It’s time to say goodbye to London for a week.
We’re headed over to Ireland with Jim and Stacey to spend some time in the seaside town of Kinsale. But first, we’ll have two nights with Grainne’s brother Donal and his wife Siobhan in the little town of Dalkey, south of Dublin.
It’s a short, smooth journey flying across the Irish Sea on British Airways. The turbulence only starts when I get to the rental car counter.
Renting a car in Ireland is always an adventure - and seldom a good one. For reasons unknown to me, Ireland basically does not accept your car insurance. Nor do they accept the insurance offered by many major credit cards. So expect the cost of your car rental cost to double once they tack on the special Irish insurance.
OK – I was prepared for that. But what I wasn’t prepared for was Avis. Let’s be clear – this is not the “Avis Preferred” service that I’ve become accustomed to in the U.S.A. where you arrive at the airport, head straight to your car, show your license and drive off.
40 minutes at the counter. 40 MINUTES. Things start normally enough. The young lady at the counter – Kate – finds my reservation right away. She took my driver’s license and starts typing in my information. It clearly isn’t going well.
She bangs on the keyboard of her computer, repeatedly hitting the return key and the occasional function key.
“You are from Georgia, yes?” she asked.
“Yes, Georgia, USA,” I reply in case she thinks I am from the country of Georgia.
She bangs on her keyboard some more. She consults her supervisor. They look puzzled.
“Surely you have my information,” I tell them. “I’m Avis Preferred.” I give them my Avis Wizard number.
She types in the Wizard number. Hits the return key another 37 times.
“You didn’t reserve the car on our website,” she tells me flatly.
No. No I didn’t. That’s because the Avis website price was twice that of the deal I got on Kayak. By the way, Avis lady, my email from Kayak clearly says “Reservation completed on Avis.”
She prints out a contract. I sign.
She writes down a long series of letters and numbers in a notebook. She grabs an envelope with what looks like a set of keys. She starts to hand them to me, but then pulls them back and starts looking at documents.

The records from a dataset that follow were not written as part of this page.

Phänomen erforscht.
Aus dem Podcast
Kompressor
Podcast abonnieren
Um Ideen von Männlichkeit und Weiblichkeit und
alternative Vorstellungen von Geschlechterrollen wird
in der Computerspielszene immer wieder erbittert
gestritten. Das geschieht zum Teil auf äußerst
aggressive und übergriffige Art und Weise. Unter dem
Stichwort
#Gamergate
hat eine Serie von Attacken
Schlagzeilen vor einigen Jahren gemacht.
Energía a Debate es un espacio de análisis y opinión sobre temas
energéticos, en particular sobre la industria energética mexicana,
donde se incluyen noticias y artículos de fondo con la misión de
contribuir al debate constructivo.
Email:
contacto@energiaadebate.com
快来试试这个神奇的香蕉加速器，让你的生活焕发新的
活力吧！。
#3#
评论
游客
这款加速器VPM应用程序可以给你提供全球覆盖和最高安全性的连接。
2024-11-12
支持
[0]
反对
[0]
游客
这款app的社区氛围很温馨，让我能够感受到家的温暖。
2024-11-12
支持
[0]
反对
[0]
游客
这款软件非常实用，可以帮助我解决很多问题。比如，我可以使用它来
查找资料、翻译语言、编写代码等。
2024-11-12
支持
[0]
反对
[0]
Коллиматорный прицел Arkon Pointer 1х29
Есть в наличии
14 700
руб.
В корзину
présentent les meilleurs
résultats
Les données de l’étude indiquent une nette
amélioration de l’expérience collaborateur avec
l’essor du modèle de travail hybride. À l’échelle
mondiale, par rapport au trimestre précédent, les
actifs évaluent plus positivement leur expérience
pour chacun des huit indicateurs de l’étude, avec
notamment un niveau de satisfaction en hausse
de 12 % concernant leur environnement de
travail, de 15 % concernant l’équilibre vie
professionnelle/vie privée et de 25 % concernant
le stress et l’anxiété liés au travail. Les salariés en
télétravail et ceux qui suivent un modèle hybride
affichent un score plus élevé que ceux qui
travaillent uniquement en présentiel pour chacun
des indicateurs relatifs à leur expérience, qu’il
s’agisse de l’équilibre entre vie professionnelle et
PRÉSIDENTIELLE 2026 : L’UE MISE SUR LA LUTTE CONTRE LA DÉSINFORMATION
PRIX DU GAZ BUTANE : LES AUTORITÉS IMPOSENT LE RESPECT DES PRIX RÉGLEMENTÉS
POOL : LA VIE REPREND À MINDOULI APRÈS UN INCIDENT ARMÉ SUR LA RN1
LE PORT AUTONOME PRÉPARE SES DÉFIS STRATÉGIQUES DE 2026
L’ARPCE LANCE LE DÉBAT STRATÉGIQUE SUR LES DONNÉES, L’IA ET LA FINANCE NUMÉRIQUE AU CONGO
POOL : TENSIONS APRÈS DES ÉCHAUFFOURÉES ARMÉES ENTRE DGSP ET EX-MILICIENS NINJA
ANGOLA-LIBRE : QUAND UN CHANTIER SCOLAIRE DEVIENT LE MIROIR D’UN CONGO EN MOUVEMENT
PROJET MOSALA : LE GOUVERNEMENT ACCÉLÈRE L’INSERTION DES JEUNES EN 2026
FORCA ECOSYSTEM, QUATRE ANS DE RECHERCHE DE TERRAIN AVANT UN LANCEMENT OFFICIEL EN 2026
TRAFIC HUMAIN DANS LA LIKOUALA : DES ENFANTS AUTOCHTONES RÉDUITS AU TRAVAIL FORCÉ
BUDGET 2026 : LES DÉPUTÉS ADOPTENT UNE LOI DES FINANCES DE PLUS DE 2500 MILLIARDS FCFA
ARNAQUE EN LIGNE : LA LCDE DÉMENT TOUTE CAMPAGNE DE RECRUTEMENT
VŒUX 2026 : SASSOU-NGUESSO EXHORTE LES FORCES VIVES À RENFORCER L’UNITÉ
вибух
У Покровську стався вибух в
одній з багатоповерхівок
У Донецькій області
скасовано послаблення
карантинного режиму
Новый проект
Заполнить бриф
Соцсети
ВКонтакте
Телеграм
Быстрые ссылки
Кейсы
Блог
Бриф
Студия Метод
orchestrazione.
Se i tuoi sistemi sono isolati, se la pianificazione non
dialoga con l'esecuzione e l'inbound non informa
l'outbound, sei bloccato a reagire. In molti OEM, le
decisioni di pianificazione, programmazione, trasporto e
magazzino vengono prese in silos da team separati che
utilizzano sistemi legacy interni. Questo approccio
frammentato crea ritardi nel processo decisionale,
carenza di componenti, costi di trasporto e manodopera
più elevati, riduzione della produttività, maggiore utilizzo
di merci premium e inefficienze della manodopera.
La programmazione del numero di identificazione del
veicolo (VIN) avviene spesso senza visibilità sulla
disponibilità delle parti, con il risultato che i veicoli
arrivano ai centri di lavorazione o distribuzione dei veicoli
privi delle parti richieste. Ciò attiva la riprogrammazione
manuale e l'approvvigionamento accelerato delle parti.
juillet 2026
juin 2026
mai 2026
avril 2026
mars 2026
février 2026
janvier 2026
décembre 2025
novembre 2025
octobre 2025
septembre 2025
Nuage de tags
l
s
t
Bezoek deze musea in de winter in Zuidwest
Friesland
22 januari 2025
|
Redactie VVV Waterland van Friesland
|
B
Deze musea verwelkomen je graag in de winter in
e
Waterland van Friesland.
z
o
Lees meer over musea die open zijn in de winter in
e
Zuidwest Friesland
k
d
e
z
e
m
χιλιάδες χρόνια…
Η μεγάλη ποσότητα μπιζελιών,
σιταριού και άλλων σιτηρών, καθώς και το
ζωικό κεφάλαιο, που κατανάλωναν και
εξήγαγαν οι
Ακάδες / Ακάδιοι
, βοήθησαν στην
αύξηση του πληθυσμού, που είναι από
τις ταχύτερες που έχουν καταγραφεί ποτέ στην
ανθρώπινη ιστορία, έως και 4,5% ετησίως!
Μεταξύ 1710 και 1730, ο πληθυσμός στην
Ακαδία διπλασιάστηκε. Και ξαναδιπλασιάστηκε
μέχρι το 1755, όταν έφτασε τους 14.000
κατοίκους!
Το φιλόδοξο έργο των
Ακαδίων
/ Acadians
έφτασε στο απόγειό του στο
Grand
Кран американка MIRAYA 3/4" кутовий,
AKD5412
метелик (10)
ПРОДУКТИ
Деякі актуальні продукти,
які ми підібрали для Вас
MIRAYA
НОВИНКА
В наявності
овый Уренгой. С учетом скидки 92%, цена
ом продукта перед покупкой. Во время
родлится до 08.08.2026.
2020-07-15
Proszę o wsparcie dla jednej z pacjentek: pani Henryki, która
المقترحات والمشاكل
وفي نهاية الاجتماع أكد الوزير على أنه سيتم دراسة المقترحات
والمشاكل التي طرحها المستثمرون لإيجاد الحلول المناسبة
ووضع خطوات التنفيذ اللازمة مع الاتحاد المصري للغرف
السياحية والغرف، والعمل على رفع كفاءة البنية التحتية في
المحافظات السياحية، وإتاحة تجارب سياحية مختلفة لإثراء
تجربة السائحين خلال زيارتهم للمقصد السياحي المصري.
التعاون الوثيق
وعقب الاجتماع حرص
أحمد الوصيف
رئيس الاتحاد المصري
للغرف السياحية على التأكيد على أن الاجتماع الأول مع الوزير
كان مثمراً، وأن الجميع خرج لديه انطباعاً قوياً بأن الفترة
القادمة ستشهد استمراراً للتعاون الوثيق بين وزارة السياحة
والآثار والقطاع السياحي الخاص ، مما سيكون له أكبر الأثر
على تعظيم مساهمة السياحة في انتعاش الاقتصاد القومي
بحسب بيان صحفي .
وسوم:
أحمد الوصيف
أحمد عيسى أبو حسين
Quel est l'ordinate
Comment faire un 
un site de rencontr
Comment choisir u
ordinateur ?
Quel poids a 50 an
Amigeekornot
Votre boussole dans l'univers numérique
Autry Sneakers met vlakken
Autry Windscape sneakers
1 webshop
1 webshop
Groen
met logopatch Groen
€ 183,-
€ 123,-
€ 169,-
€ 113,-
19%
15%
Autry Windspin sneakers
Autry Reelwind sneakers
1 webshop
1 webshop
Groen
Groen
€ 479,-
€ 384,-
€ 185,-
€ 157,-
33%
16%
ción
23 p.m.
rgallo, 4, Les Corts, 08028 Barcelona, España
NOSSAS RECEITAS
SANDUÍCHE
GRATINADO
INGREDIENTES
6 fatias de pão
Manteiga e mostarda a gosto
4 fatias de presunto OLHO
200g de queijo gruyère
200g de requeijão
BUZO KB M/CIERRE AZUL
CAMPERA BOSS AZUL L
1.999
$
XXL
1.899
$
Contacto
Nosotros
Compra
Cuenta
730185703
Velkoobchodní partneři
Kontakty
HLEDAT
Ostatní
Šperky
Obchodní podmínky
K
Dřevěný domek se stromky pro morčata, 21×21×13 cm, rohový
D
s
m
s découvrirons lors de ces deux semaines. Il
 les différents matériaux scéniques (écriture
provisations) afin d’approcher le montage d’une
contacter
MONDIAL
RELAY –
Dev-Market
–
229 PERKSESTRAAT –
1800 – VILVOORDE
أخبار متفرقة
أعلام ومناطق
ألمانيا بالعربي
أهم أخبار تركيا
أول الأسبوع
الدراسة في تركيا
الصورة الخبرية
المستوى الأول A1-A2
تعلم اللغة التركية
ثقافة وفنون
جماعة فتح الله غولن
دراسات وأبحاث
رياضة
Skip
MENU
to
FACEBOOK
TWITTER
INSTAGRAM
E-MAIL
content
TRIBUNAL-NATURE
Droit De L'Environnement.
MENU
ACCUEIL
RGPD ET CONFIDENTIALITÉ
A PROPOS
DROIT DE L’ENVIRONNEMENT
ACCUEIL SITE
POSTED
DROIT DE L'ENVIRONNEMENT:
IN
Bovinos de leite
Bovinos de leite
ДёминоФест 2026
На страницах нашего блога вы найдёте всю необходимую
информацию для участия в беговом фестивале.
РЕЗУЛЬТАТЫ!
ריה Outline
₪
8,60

“The reservation number doesn’t match,” she says.
My red-head Irish wife, frustrated by the length of time I’ve been at the counter, walks up.
“What’s the problem,” she says sternly. “Three other customers have been helped in the time we’ve been waiting.”
My wife doesn’t suffer fools gladly.
Kate, the Avis lady, says little. She prints out another contract. I sign. We all trundle out to the rental car shuttle and finally get in our Volkswagen. We are finally on our way.
I’m pleased to say that the rest of day was fabulous. It’s great to see my brother-in-law and sister-in-law, Donal and Siobhan. They have prepared a delicious lunch of soup, Irish brown bread, a selection of cheeses and of course pots and pots of tea.
After dropping Jim and Stacey at their hotel, Donal, Siobhan, Grainne and I go for a walk along the hills and down by the sea in Dalkey. We are blessed with another perfect day, and walk along the front of Killiney Bay and Coliemore Harbor. Children are swimming. Sailboats move silently through the water. And everyone is out enjoying the sun.
We end up in the village of Dalkey, where the Lobster Festival is in full swing. Hundreds of people are walking through the streets sampling the various lobster dishes being prepared outside. We forego eating since Siobhan is preparing a big dinner. We opt instead for a drink at Finnegan’s pub – my favorite watering hole in Dalkey.
We return back to Donal and Siobhan’s house and soon the house fills with family and friends. Donal and Siobhan’s son Barry and his wife Aisling are visiting from Australia. Their daughter Didi arrives with her boyfriend Rob. As if the occasion wasn’t special enough, it’s also Didi’s birthday. Jim and Stacey round out our dinner party.
We feast on roast beef, scalloped potatoes, peas with bacon and feta and salad. A bottle or three of wine is uncorked and consumed. Siobhan brings out a birthday cake and we sing the traditional song to Didi. Conversations are spirited and filled with laughter. I look around and see a family relishing their time spent together. It’s a family I’m lucky to be a part of.